Bize karşı başta ABD olmak üzere, "sözde dost/müttefik/ortak"ların bu yaptıklarından hareketle; menfaatleri için her zaman her şeyi yapacaklarını bir kez daha bilerek ve bilenerek hareket etmeye mecbur ve mahkum olduğumuzu bir kez daha idrak edeceğiz/etmeliyiz…

Haaa, bu arada;
Ülkesel menfaatler söz konusu ise; -ki, günümüz dünyasında da bu böyledir- Türkiye ABD'yi, ABD de Türkiye'yi yok sayamaz.
Kim ne derse desin, bu iki devlet küresel bir realite ve mihenk taşı gibidir.

Evet, kızgınız; Amerika'ya/Biden'a…
Ben de kızdım ve duygusal tepkimi ilk cümlelerimde dile getirdim.
Eeee… O kadar.

Ama bu ilelebet sürmez/süremez.
Devletler arasında küslük olmaz.
Daimi bir dostluk/düşmanlık da olmaz.

Yakın zamanda, belki bir iki ay içinde Türkiye-ABD/Erdoğan-Biden arasında yoğun/sıkı ve detaylı görüşmeler yapıldığını görebiliriz.
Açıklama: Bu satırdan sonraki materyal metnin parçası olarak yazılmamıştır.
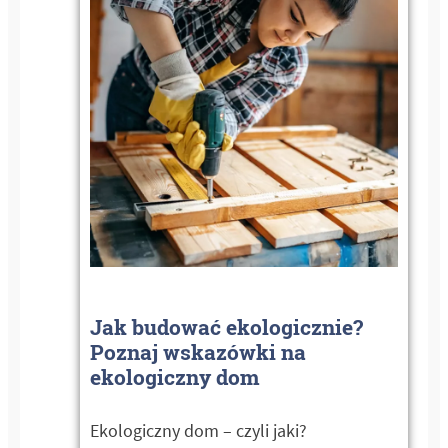
Jak budować ekologicznie?
Poznaj wskazówki na
ekologiczny dom
Ekologiczny dom – czyli jaki?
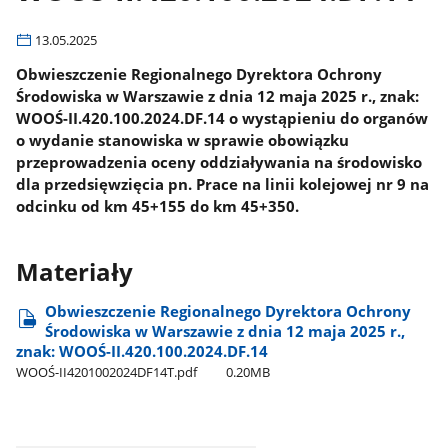
13.05.2025
Obwieszczenie Regionalnego Dyrektora Ochrony
Środowiska w Warszawie z dnia 12 maja 2025 r., znak:
WOOŚ-II.420.100.2024.DF.14 o wystąpieniu do organów
o wydanie stanowiska w sprawie obowiązku
przeprowadzenia oceny oddziaływania na środowisko
dla przedsięwzięcia pn. Prace na linii kolejowej nr 9 na
odcinku od km 45+155 do km 45+350.
Materiały
Obwieszczenie Regionalnego Dyrektora Ochrony
Środowiska w Warszawie z dnia 12 maja 2025 r.,
znak: WOOŚ-II.420.100.2024.DF.14
WOOŚ-II4201002024DF14T.pdf
0.20MB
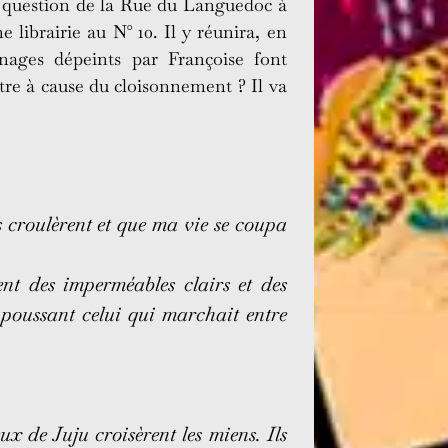
est question de la Rue du Languedoc à
e librairie au N° 10. Il y réunira, en
nages dépeints par Françoise font
tre à cause du cloisonnement ? Il va
s croulèrent et que ma vie se coupa
nt des imperméables clairs et des
 poussant celui qui marchait entre
x de Juju croisèrent les miens. Ils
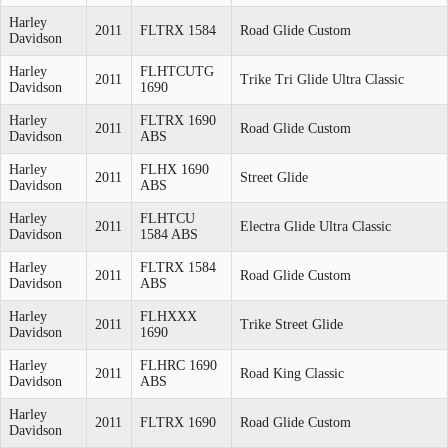
Harley
2011
FLTRX 1584
Road Glide Custom
Davidson
Harley
FLHTCUTG
2011
Trike Tri Glide Ultra Classic
Davidson
1690
Harley
FLTRX 1690
2011
Road Glide Custom
Davidson
ABS
Harley
FLHX 1690
2011
Street Glide
Davidson
ABS
Harley
FLHTCU
2011
Electra Glide Ultra Classic
Davidson
1584 ABS
Harley
FLTRX 1584
2011
Road Glide Custom
Davidson
ABS
Harley
FLHXXX
2011
Trike Street Glide
Davidson
1690
Harley
FLHRC 1690
2011
Road King Classic
Davidson
ABS
Harley
2011
FLTRX 1690
Road Glide Custom
Davidson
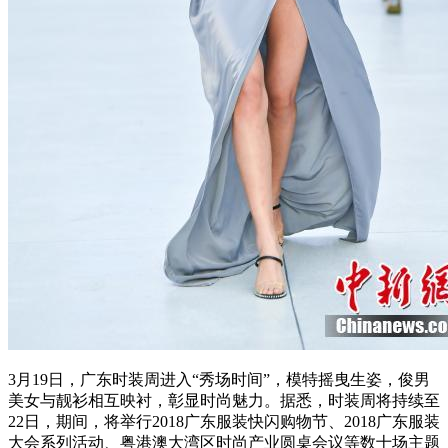
3月19日，广东时装周进入“秀场时间”，模特摇曳生姿，俊男
美女与靓衫相互映衬，彰显时尚魅力。据悉，时装周将持续至
22日，期间，将举行2018广东服装快闪购物节、2018广东服装
大会系列活动、粤港澳大湾区时尚产业圆桌会议等数十场主题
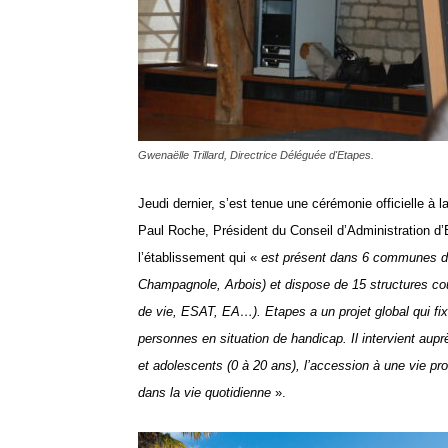
Gwenaëlle Trillard, Directrice Déléguée d'Etapes.
Jeudi dernier, s’est tenue une cérémonie officielle 
Paul Roche, Président du Conseil d’Administration d
l’établissement qui «
est présent dans 6
communes du
Champagnole, Arbois)
et
dispos
e
de 15 structures
co
de vie, ESAT, EA…)
.
Etapes a u
n projet global
qui
fix
personnes en situation de handicap. Il
intervient aup
et adolescents
(0 à 20 ans)
, l’accession à une vie pr
dans la vie quotidienne
».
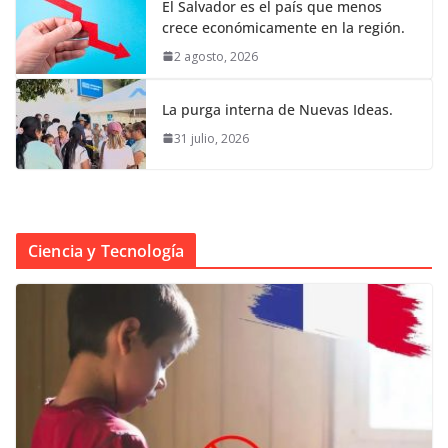
El Salvador es el país que menos
crece económicamente en la región.
2 agosto, 2026
La purga interna de Nuevas Ideas.
31 julio, 2026
Ciencia y Tecnología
Arka kapı diplomasi her zaman işler; hele de böylesi anlarda…
Belki başlamıştır bile…
ABD bize göre biraz daha soğukkanlı,
Çünkü telefon görüşmesinin ertesi günü bu açıklamayı yapabiliyor.
Bu ne demek…

Yani diyor ki, ABD;
İhtilafa düşeriz/farklı düşünürüz/sıkıştırırız ama iletişimi kesmeyiz…
Çünkü ABD biliyor ki;
Afrika politikasında,
Afganistan, Libya, Irak, Suriye sorununda,
Türki Cumhuriyetler, Güney Asya ve Ortadoğu denkleminde hep ve daima Türkiye'ye ihtiyaç duyacaktır.

Bunun idrak ve bilincindedir.

Ama Amerika bu; babasına bile "havuç/sopa" stratejisini izler.
O yüzden de, hamaset/duygusallık/romantizm hemen sonlanmalı; mevcut durum ve kodlara göre konumlanarak "durmak yok, yola devam…" demeliyiz.

Olaya özellikle tarih bilimi/diplomasi/uluslararası siyaset vb. gibi boyutlarla bakmadım ve bakmayacağız.

O konuda sınırsız yorum/yazım/söylem zaten var ve hepimiz işitiyor/okuyoruz.
Somutluğu tercih ettim/ediyorum.
Gerçek bu: ABD başkanı soykırım dedi…
Dediyse dedi…
Ağıt da yok/küfür de….
Ne yapacağız.?
Önümüze bakacağız…


Bir sonraki Bir Portre yazımızda buluşmak ümidi ile Allah'a emanet olun sevgili okurlar.